» **Exercise details**
Turn everything from the start of the rows down through the line containing "genus: Egretta" into a Markdown table with two columns, Number and Line. Skip blank lines.

Stored data entries:
────────────────

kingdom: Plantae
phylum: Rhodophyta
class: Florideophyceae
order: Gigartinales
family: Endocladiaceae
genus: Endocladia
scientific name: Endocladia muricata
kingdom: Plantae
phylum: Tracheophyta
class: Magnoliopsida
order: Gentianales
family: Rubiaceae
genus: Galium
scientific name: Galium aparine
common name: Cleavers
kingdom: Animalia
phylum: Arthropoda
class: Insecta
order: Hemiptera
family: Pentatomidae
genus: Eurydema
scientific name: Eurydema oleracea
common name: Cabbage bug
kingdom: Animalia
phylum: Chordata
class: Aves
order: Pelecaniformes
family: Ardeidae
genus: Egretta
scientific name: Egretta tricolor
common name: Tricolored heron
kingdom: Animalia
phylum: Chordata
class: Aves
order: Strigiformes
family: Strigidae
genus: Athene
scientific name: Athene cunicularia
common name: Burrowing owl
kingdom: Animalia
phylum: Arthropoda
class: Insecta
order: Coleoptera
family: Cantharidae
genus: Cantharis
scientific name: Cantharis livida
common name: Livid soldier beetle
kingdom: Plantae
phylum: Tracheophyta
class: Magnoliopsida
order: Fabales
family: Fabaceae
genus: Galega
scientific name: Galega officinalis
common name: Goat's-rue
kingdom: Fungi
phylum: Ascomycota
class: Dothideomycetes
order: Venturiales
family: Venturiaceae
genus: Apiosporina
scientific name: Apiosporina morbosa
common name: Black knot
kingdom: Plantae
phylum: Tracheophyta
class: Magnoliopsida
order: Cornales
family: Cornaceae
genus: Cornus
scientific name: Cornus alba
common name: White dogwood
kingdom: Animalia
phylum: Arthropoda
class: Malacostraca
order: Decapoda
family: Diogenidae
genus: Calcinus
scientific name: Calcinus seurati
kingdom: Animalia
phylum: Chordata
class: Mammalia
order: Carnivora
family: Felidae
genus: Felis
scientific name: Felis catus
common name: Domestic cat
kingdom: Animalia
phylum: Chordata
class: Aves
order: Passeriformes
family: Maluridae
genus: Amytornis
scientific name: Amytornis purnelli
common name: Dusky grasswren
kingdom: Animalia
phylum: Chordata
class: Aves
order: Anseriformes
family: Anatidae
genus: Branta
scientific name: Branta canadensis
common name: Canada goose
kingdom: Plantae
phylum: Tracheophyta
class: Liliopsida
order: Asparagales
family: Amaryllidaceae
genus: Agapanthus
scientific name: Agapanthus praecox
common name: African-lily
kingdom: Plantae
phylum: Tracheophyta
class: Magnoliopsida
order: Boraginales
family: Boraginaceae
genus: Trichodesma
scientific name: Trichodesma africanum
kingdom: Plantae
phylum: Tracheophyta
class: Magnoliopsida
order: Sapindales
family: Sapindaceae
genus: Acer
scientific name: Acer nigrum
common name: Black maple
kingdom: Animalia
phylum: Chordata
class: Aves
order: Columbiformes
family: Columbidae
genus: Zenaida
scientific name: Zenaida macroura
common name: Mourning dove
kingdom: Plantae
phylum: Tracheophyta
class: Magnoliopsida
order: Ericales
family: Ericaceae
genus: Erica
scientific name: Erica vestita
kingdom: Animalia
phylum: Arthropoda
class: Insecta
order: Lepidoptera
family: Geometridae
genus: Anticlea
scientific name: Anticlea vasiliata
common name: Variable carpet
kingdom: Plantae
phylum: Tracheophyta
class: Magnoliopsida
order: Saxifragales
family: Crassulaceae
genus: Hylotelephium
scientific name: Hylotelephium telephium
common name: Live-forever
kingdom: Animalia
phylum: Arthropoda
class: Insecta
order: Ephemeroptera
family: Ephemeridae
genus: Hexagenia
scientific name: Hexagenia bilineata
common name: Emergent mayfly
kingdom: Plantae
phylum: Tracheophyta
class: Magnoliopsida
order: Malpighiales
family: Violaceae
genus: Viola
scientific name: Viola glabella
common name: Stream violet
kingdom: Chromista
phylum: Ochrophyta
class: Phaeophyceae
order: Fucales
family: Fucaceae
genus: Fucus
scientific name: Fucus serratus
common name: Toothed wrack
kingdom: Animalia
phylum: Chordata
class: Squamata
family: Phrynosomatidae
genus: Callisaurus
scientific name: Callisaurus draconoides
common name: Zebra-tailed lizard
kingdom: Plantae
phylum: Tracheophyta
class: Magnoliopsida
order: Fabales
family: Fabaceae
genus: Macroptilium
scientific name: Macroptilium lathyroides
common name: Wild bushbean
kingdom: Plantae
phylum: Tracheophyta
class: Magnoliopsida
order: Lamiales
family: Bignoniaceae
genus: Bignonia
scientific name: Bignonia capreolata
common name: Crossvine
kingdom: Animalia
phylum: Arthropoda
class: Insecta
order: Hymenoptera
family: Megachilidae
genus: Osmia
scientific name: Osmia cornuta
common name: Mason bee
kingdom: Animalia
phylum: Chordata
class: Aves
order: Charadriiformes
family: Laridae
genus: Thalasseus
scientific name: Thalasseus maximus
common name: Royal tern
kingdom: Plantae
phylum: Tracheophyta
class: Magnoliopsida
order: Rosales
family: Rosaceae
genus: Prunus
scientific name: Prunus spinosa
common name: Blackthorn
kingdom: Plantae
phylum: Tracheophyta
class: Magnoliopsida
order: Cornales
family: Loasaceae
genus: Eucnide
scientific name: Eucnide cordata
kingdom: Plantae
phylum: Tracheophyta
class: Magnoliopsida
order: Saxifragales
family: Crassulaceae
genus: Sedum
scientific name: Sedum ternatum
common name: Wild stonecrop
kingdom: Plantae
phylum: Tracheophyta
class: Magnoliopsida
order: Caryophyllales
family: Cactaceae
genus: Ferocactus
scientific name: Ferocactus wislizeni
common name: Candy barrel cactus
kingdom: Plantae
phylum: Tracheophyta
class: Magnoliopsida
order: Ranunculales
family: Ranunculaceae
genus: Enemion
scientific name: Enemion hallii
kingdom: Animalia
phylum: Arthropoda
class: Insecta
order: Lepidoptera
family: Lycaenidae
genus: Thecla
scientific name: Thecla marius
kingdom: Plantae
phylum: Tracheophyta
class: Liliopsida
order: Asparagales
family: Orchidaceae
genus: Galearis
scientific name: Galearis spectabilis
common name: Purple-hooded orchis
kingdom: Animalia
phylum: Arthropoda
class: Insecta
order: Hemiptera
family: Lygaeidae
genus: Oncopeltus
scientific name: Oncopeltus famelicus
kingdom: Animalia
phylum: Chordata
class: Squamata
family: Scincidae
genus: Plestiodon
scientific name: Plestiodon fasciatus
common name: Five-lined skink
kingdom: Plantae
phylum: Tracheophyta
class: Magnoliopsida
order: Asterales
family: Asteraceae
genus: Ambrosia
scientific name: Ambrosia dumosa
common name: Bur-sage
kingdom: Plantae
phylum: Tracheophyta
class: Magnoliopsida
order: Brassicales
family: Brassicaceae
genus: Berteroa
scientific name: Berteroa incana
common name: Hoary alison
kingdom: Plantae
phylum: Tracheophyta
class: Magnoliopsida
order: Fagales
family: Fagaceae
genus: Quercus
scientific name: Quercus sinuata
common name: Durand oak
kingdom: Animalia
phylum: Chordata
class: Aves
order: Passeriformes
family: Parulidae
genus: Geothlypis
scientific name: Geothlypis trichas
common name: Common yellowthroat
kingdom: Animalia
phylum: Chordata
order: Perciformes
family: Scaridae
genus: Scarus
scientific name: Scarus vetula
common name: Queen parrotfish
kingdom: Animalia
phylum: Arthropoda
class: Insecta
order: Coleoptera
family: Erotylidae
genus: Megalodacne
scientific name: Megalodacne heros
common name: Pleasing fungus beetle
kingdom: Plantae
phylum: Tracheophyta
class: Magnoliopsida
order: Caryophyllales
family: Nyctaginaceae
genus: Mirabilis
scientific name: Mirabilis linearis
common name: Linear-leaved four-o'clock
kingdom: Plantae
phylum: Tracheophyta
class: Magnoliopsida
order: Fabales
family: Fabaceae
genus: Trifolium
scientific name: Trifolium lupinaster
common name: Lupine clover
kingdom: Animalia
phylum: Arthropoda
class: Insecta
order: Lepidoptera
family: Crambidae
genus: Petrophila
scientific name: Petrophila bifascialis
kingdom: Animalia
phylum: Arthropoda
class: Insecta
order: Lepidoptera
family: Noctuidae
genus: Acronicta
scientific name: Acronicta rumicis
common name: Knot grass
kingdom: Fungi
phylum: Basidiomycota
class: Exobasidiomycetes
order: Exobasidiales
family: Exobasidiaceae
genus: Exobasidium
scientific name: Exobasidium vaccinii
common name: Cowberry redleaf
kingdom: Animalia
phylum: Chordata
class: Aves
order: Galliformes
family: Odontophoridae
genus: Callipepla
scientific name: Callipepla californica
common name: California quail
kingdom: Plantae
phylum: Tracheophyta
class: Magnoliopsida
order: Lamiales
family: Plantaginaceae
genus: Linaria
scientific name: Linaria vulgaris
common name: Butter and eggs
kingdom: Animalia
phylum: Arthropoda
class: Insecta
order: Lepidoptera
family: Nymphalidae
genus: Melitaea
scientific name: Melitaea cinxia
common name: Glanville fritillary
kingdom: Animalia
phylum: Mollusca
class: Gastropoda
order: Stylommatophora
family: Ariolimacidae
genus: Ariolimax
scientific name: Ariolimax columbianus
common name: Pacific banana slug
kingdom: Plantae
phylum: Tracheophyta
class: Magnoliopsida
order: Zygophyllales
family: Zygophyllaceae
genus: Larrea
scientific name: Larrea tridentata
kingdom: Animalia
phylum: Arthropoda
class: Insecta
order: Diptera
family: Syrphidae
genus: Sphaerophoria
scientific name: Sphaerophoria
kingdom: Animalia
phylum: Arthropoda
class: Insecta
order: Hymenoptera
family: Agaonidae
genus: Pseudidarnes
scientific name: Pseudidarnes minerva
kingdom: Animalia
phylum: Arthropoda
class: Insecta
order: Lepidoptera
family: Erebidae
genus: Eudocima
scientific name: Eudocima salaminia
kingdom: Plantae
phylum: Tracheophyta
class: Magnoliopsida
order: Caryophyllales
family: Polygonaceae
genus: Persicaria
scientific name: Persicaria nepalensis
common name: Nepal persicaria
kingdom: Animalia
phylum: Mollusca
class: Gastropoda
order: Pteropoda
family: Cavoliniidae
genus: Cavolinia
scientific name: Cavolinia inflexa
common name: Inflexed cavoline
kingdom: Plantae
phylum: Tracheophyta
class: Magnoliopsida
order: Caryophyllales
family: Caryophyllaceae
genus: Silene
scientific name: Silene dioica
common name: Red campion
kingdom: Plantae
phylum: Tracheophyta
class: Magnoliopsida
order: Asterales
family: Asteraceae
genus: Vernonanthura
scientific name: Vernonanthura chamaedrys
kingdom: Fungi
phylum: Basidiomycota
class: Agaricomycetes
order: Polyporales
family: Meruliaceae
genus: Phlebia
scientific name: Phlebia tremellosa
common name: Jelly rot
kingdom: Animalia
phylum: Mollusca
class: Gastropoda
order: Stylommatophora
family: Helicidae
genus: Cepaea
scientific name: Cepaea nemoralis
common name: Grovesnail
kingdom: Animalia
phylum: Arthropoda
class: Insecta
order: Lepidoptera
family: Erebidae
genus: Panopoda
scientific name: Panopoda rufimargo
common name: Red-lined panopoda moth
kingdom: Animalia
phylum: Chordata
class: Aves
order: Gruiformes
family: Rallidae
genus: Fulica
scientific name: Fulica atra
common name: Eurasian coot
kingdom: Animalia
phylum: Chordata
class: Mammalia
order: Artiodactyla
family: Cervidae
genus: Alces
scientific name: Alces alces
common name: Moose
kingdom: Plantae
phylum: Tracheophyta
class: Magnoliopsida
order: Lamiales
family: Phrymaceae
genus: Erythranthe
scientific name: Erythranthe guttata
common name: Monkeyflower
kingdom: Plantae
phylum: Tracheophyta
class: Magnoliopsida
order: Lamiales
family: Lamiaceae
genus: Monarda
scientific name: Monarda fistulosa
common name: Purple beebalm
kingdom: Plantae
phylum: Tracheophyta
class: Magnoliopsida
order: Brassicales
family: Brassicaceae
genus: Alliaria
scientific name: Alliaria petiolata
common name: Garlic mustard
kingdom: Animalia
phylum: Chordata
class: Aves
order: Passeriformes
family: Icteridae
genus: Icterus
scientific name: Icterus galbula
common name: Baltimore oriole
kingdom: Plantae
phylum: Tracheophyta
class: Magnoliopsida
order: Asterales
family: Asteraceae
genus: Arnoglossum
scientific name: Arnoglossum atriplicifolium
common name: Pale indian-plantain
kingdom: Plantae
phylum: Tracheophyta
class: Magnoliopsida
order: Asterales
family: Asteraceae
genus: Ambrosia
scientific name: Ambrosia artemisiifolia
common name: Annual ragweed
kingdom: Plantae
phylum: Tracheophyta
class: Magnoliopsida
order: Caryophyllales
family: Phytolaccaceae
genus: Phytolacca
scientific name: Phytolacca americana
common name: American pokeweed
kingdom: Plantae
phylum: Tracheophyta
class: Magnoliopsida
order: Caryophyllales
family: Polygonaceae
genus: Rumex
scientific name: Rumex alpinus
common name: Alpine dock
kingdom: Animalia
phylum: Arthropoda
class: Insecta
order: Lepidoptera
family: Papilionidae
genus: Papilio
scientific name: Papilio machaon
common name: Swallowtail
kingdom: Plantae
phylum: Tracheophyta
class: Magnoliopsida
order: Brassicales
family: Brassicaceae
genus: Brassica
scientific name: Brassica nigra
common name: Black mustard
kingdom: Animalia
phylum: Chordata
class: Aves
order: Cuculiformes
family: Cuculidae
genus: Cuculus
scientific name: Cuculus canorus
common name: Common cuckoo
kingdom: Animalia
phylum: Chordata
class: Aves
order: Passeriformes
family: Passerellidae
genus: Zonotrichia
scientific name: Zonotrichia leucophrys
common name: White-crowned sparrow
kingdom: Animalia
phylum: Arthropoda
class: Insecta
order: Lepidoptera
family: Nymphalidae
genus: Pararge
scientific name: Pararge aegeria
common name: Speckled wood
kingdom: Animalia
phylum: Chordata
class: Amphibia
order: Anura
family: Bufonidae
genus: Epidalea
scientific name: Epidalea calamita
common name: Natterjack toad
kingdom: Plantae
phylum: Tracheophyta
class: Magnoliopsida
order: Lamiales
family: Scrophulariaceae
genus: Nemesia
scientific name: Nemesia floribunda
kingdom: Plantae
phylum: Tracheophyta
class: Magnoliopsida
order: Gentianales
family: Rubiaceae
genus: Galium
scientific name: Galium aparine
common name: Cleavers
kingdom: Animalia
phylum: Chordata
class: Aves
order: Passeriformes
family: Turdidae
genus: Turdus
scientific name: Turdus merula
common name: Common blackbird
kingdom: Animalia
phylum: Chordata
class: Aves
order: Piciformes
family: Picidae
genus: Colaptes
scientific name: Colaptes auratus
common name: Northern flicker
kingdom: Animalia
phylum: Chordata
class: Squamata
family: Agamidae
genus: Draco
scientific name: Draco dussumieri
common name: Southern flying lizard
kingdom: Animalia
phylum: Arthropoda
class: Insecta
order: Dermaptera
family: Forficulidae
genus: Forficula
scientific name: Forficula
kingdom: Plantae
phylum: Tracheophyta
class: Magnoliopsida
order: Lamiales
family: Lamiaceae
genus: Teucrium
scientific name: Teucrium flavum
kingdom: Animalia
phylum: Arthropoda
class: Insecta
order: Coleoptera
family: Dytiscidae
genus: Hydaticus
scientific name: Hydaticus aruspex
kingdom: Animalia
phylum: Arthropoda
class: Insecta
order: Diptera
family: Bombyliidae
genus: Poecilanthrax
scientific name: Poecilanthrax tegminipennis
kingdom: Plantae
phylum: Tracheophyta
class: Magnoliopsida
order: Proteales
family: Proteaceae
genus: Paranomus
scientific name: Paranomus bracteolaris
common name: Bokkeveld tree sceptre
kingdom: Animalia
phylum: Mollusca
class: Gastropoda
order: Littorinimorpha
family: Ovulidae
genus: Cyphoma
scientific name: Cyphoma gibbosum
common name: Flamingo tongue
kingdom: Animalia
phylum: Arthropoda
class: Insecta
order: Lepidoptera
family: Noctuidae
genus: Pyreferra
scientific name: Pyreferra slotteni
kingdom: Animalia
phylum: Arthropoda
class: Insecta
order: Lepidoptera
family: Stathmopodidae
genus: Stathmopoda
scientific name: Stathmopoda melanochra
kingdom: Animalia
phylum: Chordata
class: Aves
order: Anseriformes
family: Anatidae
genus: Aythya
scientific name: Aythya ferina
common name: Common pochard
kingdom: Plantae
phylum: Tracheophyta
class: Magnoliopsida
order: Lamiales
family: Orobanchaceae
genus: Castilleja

────────────────

» **Solution**
| Number | Line |
|---|---|
| 1 | kingdom: Plantae |
| 2 | phylum: Rhodophyta |
| 3 | class: Florideophyceae |
| 4 | order: Gigartinales |
| 5 | family: Endocladiaceae |
| 6 | genus: Endocladia |
| 7 | scientific name: Endocladia muricata |
| 8 | kingdom: Plantae |
| 9 | phylum: Tracheophyta |
| 10 | class: Magnoliopsida |
| 11 | order: Gentianales |
| 12 | family: Rubiaceae |
| 13 | genus: Galium |
| 14 | scientific name: Galium aparine |
| 15 | common name: Cleavers |
| 16 | kingdom: Animalia |
| 17 | phylum: Arthropoda |
| 18 | class: Insecta |
| 19 | order: Hemiptera |
| 20 | family: Pentatomidae |
| 21 | genus: Eurydema |
| 22 | scientific name: Eurydema oleracea |
| 23 | common name: Cabbage bug |
| 24 | kingdom: Animalia |
| 25 | phylum: Chordata |
| 26 | class: Aves |
| 27 | order: Pelecaniformes |
| 28 | family: Ardeidae |
| 29 | genus: Egretta |